===== DATA SECTION =====

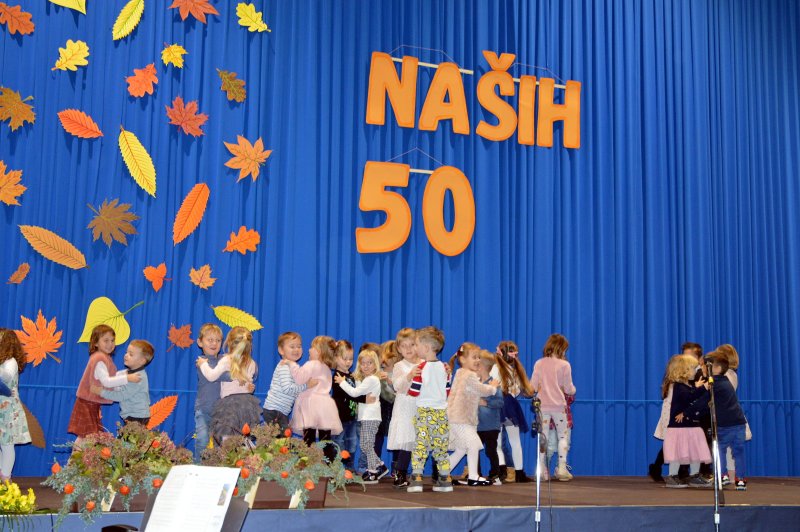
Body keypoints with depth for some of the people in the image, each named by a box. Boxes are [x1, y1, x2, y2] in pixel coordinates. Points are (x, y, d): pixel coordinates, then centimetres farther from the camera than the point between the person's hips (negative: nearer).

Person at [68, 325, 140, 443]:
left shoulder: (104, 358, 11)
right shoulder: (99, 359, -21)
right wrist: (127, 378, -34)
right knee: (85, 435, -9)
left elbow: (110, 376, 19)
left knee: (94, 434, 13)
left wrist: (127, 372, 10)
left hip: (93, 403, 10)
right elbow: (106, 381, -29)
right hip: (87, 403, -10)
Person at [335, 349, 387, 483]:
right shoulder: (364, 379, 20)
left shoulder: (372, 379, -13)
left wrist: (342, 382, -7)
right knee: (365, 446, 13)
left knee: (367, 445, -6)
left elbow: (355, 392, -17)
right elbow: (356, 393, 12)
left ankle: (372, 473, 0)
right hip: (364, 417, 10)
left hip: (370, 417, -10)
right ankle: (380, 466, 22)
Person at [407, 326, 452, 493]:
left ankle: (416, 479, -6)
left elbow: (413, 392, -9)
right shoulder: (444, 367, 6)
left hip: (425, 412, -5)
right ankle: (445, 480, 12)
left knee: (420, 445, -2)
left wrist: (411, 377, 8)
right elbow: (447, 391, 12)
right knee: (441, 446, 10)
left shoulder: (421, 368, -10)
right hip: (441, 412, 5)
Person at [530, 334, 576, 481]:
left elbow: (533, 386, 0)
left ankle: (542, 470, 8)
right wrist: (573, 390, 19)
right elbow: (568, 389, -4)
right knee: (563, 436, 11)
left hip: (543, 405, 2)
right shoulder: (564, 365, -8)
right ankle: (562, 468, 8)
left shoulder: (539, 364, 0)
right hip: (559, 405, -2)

=====
===== DATA SECTION =====

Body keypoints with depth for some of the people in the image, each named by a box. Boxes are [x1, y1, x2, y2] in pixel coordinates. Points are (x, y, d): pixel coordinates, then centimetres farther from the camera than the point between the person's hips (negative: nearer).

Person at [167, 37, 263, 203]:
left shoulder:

=====
===== DATA SECTION =====

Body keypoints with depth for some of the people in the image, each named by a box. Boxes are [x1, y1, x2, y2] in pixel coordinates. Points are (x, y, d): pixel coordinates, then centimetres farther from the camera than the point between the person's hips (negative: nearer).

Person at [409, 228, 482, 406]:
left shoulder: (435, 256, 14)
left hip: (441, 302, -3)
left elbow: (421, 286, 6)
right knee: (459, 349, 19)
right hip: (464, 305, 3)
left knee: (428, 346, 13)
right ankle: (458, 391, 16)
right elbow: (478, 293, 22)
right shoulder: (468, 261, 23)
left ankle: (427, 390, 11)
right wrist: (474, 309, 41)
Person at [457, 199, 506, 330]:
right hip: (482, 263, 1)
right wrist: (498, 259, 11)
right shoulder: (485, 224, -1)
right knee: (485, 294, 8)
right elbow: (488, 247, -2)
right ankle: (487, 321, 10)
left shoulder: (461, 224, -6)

=====

— THE TASK —
Report every line in the items above that contains the string "ankle".

— ANSWER BELOW —
left ankle: (372, 473, 0)
right ankle: (380, 466, 22)
left ankle: (416, 479, -6)
right ankle: (445, 480, 12)
left ankle: (542, 470, 8)
right ankle: (562, 468, 8)
right ankle: (458, 391, 16)
left ankle: (427, 390, 11)
right ankle: (487, 321, 10)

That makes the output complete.